Some automated strategies may cancel more than 90 percent of the orders they send to exchanges, the SEC said in a 2010 report. Critics such as investment manager T. Rowe Price Group Inc. and broker Themis Trading LLC say the traffic rates and potentially abusive behavior mitigate benefits of high-frequency trading, such as tighter spreads between the best bids and offers.
‘How Markets Work’
“We can actually provide some metrics around some of the anecdotes from institutions that say the volume is fleeting, that it’s there and then it’s not,” Berman said. “Are there patterns between cancels and the size of a stock? How do cancels affect large versus small-cap stocks, or ETFs? This analysis can help us generate more information about how markets work.”
Berman, who studied experimental and nuclear physics, developed trading strategies in commodities and stocks at a hedge fund and became a founding member of RiskMetrics Group Inc. in 1998 when JPMorgan Chase & Co. spun off the company. He writes programming code and did some of the flash-crash modeling when the SEC examined how trade requests were withdrawn from exchange order books that day.
The analytics and research office plans to hire traders from banks and hedge funds as well as financial engineers and individuals with quantitative and analytical skills. It’s looking for programmers in the C++ computer language and “UNIX gurus who really know how to get under the hood and in former lives may have written trading programs and now are going to write analytical programs,” Berman said.
Berman’s group will devise monitoring programs and look for patterns and outliers that might indicate nefarious behavior or market manipulation. It will also study message traffic to spot delays between the proprietary data feeds and the public streams, Berman said. The SEC fined the New York Stock Exchange $5 million last month for sending information to its private feeds faster than it provided the data to the public.

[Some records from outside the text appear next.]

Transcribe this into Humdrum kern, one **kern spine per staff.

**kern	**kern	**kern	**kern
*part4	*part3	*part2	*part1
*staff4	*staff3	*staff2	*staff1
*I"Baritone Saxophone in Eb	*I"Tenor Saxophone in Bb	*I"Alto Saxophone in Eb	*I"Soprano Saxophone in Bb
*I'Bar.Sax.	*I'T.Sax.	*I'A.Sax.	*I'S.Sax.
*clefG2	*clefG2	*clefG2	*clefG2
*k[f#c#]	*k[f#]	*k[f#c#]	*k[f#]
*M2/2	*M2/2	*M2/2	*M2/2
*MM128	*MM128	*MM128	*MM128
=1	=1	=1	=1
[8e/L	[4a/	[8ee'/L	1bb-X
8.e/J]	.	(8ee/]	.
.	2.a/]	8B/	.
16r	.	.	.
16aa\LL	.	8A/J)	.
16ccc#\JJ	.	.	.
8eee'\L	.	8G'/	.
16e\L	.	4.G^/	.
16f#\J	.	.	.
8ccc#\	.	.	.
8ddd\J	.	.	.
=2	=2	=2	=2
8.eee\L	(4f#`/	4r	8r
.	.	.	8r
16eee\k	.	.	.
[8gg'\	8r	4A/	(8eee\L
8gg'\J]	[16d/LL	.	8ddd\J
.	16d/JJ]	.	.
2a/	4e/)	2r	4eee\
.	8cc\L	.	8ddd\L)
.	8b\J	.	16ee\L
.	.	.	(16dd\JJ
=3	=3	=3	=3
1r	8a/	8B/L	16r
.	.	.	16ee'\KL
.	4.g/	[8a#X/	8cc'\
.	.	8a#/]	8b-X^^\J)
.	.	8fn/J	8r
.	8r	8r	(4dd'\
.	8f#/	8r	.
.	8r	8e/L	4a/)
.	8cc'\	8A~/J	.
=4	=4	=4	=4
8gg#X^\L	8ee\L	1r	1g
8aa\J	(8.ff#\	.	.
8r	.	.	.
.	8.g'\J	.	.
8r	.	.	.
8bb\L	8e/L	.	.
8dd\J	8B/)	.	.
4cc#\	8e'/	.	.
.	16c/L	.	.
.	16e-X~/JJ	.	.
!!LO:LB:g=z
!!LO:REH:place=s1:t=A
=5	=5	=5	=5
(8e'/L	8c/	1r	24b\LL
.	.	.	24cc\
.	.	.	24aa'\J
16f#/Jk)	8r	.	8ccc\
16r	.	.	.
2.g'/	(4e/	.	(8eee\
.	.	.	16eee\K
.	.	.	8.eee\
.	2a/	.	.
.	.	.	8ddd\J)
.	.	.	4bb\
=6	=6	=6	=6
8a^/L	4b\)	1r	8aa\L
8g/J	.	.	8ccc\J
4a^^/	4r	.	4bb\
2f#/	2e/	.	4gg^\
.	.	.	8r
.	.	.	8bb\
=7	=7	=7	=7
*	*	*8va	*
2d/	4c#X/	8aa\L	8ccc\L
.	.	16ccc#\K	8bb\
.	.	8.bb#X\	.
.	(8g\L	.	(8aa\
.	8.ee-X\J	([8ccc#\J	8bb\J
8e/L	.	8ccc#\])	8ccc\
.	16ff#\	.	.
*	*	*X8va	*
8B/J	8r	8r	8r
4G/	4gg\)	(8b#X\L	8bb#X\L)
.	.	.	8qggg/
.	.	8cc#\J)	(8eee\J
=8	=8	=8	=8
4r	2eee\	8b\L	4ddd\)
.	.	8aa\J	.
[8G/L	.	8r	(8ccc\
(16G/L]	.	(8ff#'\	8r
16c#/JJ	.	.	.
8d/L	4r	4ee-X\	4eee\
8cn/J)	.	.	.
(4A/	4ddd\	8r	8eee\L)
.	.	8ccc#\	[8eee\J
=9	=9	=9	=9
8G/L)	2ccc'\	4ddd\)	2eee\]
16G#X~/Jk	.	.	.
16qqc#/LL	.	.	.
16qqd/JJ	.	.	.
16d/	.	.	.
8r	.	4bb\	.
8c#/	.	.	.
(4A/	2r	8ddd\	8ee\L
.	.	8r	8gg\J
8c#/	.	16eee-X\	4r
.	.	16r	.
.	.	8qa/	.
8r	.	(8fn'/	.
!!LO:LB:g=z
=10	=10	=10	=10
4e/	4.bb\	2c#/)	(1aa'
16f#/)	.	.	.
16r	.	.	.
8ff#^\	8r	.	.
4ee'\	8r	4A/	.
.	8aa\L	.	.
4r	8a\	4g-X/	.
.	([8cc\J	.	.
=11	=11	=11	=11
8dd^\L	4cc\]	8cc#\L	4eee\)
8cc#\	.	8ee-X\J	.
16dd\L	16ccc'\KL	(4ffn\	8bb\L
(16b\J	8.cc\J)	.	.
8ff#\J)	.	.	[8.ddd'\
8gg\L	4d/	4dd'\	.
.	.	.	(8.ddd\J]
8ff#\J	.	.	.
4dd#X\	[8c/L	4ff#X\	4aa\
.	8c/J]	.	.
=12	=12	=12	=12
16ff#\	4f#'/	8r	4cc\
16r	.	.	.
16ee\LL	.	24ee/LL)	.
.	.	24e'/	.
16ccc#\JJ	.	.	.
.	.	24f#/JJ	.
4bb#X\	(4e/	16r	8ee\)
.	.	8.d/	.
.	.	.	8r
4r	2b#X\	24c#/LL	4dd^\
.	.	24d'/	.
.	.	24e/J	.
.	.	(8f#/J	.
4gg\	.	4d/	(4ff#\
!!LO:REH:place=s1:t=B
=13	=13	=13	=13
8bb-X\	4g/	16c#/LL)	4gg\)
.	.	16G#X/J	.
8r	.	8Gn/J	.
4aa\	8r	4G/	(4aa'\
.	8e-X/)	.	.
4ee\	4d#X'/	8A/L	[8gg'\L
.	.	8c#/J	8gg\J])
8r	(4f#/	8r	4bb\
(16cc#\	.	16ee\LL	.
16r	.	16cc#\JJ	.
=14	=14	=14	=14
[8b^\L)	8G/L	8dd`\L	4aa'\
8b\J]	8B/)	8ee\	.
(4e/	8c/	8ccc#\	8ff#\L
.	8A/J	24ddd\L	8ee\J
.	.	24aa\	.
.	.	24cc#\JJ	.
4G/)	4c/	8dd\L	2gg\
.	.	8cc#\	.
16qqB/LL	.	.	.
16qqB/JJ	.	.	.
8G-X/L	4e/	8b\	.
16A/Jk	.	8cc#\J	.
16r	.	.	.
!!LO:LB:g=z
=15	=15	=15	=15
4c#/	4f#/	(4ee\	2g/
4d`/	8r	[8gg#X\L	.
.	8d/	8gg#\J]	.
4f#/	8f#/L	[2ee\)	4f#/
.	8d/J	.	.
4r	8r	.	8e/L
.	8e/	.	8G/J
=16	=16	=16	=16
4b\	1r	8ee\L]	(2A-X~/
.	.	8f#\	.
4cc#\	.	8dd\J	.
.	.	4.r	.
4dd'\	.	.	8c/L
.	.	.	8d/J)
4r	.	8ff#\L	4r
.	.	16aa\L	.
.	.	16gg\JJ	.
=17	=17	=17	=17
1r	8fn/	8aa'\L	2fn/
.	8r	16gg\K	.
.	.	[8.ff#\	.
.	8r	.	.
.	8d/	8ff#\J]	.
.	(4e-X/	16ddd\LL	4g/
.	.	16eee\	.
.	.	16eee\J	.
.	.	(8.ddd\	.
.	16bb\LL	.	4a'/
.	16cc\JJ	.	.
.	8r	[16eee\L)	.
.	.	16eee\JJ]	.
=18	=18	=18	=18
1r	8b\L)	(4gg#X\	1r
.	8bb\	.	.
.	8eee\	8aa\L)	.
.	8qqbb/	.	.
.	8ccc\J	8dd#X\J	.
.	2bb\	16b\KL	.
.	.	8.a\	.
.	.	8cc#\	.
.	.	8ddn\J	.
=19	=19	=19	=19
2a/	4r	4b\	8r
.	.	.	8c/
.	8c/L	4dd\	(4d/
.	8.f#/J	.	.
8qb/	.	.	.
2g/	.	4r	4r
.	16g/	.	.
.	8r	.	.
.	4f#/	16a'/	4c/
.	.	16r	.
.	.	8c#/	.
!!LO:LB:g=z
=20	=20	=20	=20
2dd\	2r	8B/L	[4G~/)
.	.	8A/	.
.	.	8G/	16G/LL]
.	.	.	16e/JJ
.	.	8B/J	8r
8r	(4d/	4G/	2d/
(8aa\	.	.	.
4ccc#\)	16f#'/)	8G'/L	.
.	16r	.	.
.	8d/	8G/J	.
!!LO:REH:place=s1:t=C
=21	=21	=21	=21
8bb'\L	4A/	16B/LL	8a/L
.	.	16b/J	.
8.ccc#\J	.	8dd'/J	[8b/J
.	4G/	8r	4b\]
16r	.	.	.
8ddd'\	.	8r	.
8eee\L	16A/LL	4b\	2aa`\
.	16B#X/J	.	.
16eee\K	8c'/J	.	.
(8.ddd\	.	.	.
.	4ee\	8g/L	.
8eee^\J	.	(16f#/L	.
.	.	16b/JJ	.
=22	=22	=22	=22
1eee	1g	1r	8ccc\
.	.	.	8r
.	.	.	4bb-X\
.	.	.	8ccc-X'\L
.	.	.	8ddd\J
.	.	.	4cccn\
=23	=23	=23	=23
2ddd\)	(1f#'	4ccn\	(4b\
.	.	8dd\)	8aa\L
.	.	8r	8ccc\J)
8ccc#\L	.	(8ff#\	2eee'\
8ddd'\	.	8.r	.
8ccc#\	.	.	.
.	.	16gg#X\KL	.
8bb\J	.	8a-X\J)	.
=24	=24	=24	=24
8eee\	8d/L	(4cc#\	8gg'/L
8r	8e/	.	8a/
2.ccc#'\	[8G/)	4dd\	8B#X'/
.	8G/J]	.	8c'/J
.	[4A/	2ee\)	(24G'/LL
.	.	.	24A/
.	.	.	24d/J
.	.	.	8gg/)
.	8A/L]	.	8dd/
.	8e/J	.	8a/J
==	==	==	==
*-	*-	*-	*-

Those drawn to Wall Street because they want to analyze risk will also be welcome, he said.
“Some people thrive on the pressure,” Berman said. “If they can’t lose their shirt in a day, they don’t feel like they’ve lived. But there’s a certain percentage who say ’I have to tolerate that and bear it because I’m interested in analyzing the risk.’ Those are the people that we’re looking for -- people who want to understand the markets without having to commit to the life of someone who trades on Wall Street.”